Write out every line of text in the material below, unchanged and in the same order, leaving the pictures out.

:: Data for this task

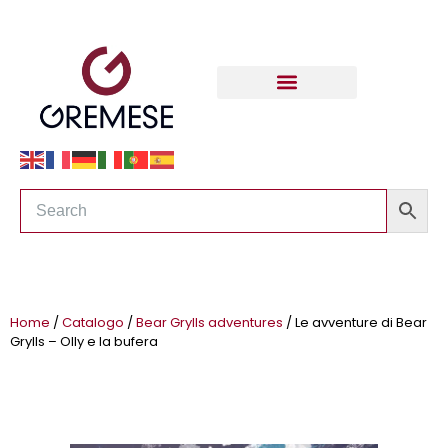
Home
/
Catalogo
/
Bear Grylls adventures
/ Le avventure di Bear
Grylls – Olly e la bufera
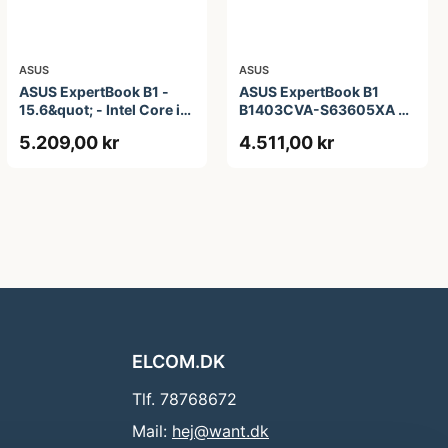
ASUS
ASUS
ASUS ExpertBook B1 -
ASUS ExpertBook B1
15.6&quot; - Intel Core i5
B1403CVA-S63605XA -
- 1335U - 16 GB RAM -
14&quot; - Intel Core i3 -
5.209,00 kr
4.511,00 kr
256 GB SSD
i3-1315U - 8 GB RAM -
256 GB SSD
ELCOM.DK
Tlf. 78768672
Mail:
hej@want.dk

::::

| Output |
Home
/
Catalogo
/
Bear Grylls adventures
/ Le avventure di Bear
Grylls – Olly e la bufera
ASUS
ASUS
ASUS ExpertBook B1 -
ASUS ExpertBook B1
15.6&quot; - Intel Core i5
B1403CVA-S63605XA -
- 1335U - 16 GB RAM -
14&quot; - Intel Core i3 -
5.209,00 kr
4.511,00 kr
256 GB SSD
i3-1315U - 8 GB RAM -
256 GB SSD
ELCOM.DK
Tlf. 78768672
Mail:
hej@want.dk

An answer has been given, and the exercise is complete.